------ DATA FOR PROCESSING
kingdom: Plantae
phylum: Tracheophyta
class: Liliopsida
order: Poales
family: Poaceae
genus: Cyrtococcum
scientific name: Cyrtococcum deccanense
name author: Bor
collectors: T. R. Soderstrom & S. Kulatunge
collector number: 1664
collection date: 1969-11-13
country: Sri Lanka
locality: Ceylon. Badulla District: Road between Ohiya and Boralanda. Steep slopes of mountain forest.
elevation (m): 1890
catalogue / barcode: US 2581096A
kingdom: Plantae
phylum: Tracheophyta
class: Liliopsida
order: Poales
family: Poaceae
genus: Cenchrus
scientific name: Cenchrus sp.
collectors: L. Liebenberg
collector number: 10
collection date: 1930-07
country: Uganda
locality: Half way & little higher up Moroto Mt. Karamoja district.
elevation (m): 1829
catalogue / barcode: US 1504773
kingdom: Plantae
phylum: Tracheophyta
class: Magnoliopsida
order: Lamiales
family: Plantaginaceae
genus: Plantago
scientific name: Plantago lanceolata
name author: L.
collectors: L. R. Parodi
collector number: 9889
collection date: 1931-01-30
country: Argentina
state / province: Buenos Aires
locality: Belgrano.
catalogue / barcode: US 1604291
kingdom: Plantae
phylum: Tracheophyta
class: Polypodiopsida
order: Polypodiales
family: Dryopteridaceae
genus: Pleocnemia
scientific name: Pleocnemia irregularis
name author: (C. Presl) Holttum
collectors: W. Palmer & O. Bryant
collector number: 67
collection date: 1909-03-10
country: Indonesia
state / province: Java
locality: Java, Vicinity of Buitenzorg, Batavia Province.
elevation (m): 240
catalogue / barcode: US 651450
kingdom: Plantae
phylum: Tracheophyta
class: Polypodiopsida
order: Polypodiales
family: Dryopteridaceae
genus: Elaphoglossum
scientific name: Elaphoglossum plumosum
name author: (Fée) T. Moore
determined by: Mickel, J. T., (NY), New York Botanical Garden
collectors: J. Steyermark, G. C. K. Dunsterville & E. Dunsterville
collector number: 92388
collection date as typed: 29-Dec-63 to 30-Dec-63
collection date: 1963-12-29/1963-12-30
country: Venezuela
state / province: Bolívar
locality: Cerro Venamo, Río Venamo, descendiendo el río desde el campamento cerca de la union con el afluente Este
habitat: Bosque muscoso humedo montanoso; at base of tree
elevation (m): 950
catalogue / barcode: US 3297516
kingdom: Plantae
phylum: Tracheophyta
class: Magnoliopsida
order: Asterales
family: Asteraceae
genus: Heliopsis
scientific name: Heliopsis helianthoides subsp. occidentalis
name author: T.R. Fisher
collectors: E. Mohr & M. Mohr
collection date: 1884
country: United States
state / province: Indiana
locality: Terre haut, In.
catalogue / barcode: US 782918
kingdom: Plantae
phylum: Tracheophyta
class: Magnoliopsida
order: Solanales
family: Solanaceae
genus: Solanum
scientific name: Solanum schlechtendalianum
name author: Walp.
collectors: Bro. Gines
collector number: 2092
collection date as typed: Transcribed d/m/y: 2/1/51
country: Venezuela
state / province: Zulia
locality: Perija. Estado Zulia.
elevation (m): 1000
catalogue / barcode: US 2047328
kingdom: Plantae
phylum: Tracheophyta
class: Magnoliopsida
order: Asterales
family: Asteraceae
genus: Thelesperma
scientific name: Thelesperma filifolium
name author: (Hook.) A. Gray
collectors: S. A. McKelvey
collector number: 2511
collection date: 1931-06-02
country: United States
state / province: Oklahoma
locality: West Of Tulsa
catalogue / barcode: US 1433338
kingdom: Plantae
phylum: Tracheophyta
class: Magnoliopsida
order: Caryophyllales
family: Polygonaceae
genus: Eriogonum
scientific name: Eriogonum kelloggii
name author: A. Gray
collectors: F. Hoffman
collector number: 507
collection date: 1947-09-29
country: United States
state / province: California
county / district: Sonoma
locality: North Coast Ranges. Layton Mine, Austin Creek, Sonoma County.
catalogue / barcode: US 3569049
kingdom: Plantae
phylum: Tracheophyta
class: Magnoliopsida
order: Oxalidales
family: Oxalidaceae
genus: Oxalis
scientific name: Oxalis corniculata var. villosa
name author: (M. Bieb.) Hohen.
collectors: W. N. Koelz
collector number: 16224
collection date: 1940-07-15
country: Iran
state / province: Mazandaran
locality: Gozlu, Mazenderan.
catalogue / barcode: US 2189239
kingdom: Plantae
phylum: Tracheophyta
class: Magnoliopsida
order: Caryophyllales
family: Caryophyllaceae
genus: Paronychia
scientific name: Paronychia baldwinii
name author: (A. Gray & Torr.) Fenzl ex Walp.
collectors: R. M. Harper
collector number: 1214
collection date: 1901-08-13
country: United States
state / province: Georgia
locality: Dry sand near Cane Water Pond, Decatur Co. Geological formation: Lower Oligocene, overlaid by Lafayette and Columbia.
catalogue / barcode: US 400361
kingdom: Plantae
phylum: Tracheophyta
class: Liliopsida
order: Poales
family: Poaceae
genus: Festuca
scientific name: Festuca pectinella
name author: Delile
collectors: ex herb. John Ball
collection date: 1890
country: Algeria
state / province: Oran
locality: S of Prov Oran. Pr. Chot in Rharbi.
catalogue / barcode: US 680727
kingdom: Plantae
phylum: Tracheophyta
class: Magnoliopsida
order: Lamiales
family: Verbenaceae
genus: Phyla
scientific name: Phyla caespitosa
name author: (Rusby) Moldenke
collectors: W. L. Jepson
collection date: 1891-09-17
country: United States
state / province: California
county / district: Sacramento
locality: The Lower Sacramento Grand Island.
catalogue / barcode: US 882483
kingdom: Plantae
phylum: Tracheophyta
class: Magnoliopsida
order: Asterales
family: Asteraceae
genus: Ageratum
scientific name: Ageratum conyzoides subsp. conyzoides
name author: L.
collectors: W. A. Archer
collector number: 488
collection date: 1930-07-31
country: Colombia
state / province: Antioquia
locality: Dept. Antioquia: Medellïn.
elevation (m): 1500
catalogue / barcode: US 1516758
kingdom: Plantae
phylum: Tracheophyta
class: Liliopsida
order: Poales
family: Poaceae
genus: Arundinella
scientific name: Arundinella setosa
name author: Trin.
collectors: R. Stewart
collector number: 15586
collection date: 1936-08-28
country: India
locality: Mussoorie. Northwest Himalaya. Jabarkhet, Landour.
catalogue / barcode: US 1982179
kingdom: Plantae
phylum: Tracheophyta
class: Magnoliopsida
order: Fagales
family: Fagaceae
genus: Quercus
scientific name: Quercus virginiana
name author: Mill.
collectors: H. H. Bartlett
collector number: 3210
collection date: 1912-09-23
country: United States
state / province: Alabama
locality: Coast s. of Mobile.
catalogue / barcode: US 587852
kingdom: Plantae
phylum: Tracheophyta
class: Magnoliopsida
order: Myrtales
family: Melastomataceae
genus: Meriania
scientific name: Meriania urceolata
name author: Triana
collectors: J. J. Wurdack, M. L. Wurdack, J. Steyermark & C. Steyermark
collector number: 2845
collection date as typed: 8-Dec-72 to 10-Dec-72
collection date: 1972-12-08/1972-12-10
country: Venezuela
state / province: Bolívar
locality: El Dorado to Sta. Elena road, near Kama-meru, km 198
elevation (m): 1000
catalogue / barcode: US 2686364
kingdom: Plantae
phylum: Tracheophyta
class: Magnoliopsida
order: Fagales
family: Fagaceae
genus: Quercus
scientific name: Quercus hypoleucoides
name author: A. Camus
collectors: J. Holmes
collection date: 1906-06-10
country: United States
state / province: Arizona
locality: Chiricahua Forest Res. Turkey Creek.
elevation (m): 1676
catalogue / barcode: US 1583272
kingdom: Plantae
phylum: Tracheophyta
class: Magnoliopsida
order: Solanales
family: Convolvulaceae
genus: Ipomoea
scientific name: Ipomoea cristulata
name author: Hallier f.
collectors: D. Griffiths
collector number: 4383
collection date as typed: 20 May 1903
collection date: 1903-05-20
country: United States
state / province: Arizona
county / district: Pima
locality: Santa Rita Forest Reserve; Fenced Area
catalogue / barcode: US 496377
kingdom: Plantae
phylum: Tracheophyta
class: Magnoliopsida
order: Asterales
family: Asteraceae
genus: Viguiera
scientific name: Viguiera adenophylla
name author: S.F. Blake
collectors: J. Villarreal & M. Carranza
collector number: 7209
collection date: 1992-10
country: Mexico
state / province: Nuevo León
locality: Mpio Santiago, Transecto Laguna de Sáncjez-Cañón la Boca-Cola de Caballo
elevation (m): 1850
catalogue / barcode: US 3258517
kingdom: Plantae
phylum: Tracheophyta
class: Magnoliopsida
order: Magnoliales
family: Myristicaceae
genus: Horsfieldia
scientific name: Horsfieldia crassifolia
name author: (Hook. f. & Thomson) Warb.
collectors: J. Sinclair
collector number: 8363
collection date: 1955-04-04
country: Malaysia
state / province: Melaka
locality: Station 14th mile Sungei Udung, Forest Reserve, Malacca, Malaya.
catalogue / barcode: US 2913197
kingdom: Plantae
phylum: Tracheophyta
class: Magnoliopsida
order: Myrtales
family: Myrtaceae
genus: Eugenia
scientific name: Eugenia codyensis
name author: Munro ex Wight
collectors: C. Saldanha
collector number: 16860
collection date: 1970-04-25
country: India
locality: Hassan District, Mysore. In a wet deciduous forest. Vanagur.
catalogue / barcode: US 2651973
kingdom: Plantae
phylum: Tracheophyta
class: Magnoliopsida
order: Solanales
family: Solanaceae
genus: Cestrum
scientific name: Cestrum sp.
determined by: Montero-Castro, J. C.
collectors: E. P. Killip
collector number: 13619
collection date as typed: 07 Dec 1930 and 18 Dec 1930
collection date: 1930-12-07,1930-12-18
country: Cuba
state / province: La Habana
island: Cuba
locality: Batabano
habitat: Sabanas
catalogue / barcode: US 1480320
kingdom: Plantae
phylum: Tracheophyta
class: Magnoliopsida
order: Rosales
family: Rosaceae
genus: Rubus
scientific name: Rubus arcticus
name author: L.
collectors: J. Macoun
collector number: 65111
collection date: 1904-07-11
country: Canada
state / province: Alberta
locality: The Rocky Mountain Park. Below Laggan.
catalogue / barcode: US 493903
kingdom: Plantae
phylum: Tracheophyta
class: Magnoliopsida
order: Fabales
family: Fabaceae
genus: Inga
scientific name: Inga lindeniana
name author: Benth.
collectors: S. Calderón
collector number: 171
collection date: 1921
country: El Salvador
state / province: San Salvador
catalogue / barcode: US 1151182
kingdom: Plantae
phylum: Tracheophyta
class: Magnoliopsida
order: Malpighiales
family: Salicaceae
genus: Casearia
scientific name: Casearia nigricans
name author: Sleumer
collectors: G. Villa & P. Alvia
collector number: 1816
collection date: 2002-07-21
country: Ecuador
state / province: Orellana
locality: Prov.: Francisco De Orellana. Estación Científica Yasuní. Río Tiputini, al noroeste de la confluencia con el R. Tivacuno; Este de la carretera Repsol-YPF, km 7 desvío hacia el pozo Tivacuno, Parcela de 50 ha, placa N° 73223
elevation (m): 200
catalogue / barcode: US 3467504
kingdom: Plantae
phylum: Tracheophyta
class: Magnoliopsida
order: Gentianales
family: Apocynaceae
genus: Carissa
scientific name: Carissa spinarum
------------
◆ **WHAT YOU SHOULD DO**
Copy verbatim everything in the data from the line containing "collection date: 1955-04-04" down to the line containing "collection date as typed: 07", including both of those lines.

◆ **EXERCISE OUTPUT**
collection date: 1955-04-04
country: Malaysia
state / province: Melaka
locality: Station 14th mile Sungei Udung, Forest Reserve, Malacca, Malaya.
catalogue / barcode: US 2913197
kingdom: Plantae
phylum: Tracheophyta
class: Magnoliopsida
order: Myrtales
family: Myrtaceae
genus: Eugenia
scientific name: Eugenia codyensis
name author: Munro ex Wight
collectors: C. Saldanha
collector number: 16860
collection date: 1970-04-25
country: India
locality: Hassan District, Mysore. In a wet deciduous forest. Vanagur.
catalogue / barcode: US 2651973
kingdom: Plantae
phylum: Tracheophyta
class: Magnoliopsida
order: Solanales
family: Solanaceae
genus: Cestrum
scientific name: Cestrum sp.
determined by: Montero-Castro, J. C.
collectors: E. P. Killip
collector number: 13619
collection date as typed: 07 Dec 1930 and 18 Dec 1930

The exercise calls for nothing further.